■ **文章內容**
_ _ _ _ _

正規表達式筆記：斷言（assertions）

2023-04-29 16:48 Regular expressions

總結
筆記內容
定義
邊際類型（boundary-type assertions）
前後條件類型
MDN 範例解讀
參考文件

總結

此篇文章是閱讀 MDN: Regular expressions > Assertions 時記下的筆記。

筆記內容

定義

MDN: Assertions include boundaries, which indicate the beginnings and endings of lines and words, and other patterns indicating in some way that a match is possible (including look-ahead, look-behind, and conditional expressions).

assertions 字元讓開發者可以根據「邊際」或「前後符合條件」來進行搜尋。

邊際類型（boundary-type assertions）

^：比對一段內容的「起點」是否符合 ^ 後面提供的條件。舉例：/^a/ 會挑中字串 apple 中的 a，但不會挑中 banana 中的 a

$：比對一段內容的「結尾」是否符合 $ 前面提供的條件。舉例：/t$/ 會挑中字串 cat 中的 t，但不會挑中 tea 中的 t

\b 代表「邊際」（word boundary），範例如下：

/\bc/ 會挑中 cat 中的 c，但不會挑中 octopus 中的 c
/t\b/ 會挑中 cat 中的 t，但不會挑中 take 中的 t

\B 的作用與 \b 相反，代表「非邊際」（non-word boundary）；如果把上方範例中的 \b 改為 \B，結果就會反過來：

/\Bc/ 不會挑中 cat 中的 c，但會挑中 octopus 中的 c
/t\B/ 不會挑中 cat 中的 t，但會挑中 take 中的 t

前後條件類型

x(?=y)：挑出後方有 y 的 x。舉例：apple(?= pie) 會挑中 apple pie 字串中的 apple，但不會挑中 apple tea 中的 apple

x(?!)y：挑出後方沒有 y 的 x。舉例：apple(?! pie) 會挑中 apple tea 字串中的 apple，但不會挑中 apple pie 中的 apple

(?<=y)x：挑出前方有 y 的 x。舉例：(?<=apple )pie 會挑中 apple pie 中的 pie，但不會挑中 cherry pie 中的 pie

(?<!y)x：挑出前方沒有 y 的 x。舉例：(?<!apple )pie 會挑中 cherry pie 中的 pie，但不會挑中 apple pie 中的 pie

MDN 範例解讀

buggyMultiline = `tey, ihe light-greon apple
tangs on ihe greon traa`;

buggyMultiline = buggyMultiline.replace(/^t/gim, 'h');
// 將位於每一個「單字開頭」的 t 替換成 h
// 這裡會將 tey 與 tangs 換成 hey 與 hangs

buggyMultiline = buggyMultiline.replace(/aa$/gim, 'ee.');
// 將每一個「單字結束前」的 aa 替換為 ee.

_ _ _ _ _

■ **資料內容**

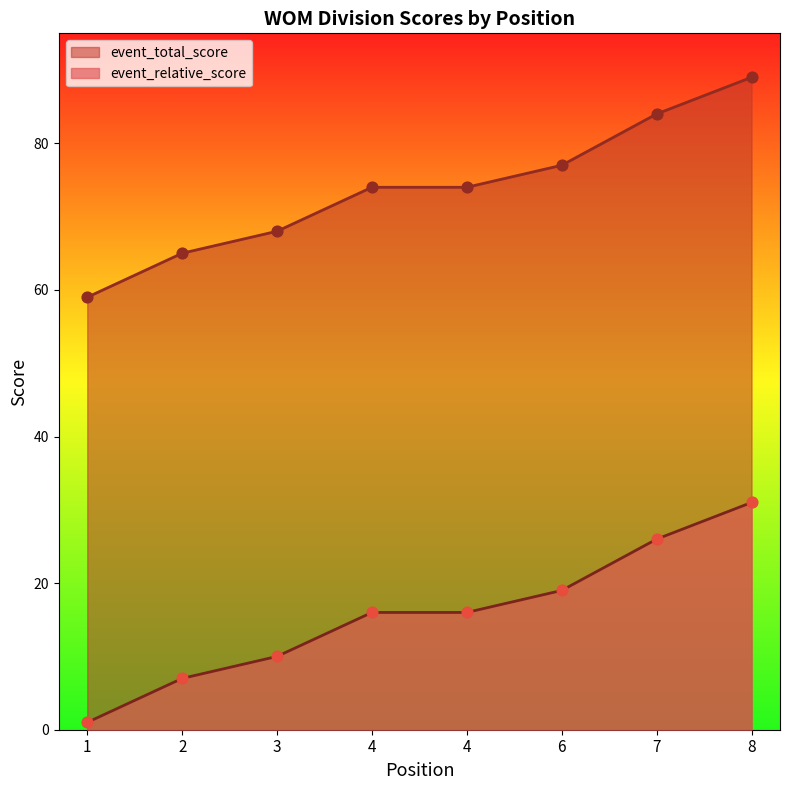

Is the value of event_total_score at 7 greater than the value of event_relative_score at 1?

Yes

_ _ _ _ _

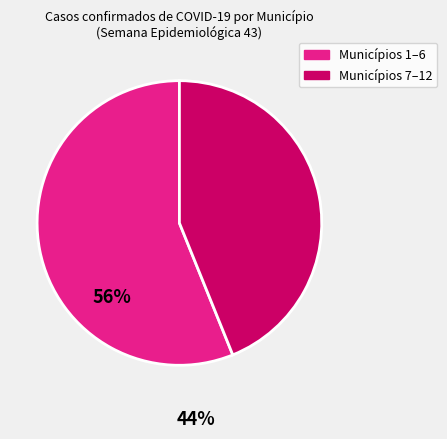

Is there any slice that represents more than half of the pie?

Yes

_ _ _ _ _

■ **練習**
從正規表達式斷言筆記最後一句之後接著往下寫。 這些行是另外的資料，與正規表達式斷言筆記無關。

■ **作答**
// 這裡會將 greon traa 的 traa 換成 tree

buggyMultiline = buggyMultiline.replace(/\bi/gim, 't');
// 將每一個「前方有字元邊際」的 i 替換為 t
// 這裡會將出現兩次的 ihe 替換為 the

fixedMultiline = buggyMultiline.replace(/\Bo/gim, 'e');
// 將每一個被其他字母包圍的 o 替換為 e
// 這裡會將出現兩次的 greon 替換為 green

const fruits = ['Apple', 'Watermelon', 'Orange', 'Avocado', 'Strawberry'];

const fruitsStartsWithA = fruits.filter((fruit) => /^A/.test(fruit));
// 取出「開頭為大寫字母 A」的字串

const fruitsStartsWithNotA = fruits.filter((fruit) => /^[^A]/.test(fruit));
// 取出「開頭『不是』大寫字母 A」的字串
// [^A] 代表「開頭為大寫字母 A」，但搭配 ^ 執行反轉後，條件改為「開頭不為大寫字母 A」

const fruitsWithDescription = ['Red apple', 'Orange orange', 'Green Avocado'];

const enEdSelection = fruitsWithDescription.filter((descr) =>
  /(en|ed)\b/.test(descr)
);
// 取出「以 en 或 ed 結尾」的字串

const regex = /First(?= test)/g;

翻譯：比對出後方緊隨 test 的 First

若傳入字串 First test ，結果會是比對成功若傳入字串 First kiss ，結果會是比對失敗，因為 First 後方接續的不是 test 而是 kiss

const regex = /\d+(?!\.)/g;

翻譯：比對出後方沒有 . 的「一個或無限多個阿拉伯數字」（\d）

步驟分解如下：

先看 (?!\.)，這代表「沒有 .」
再看 \d+，\d 代表阿拉伯數字，而 + 代表「阿拉伯數字可以為 1 至無限多個」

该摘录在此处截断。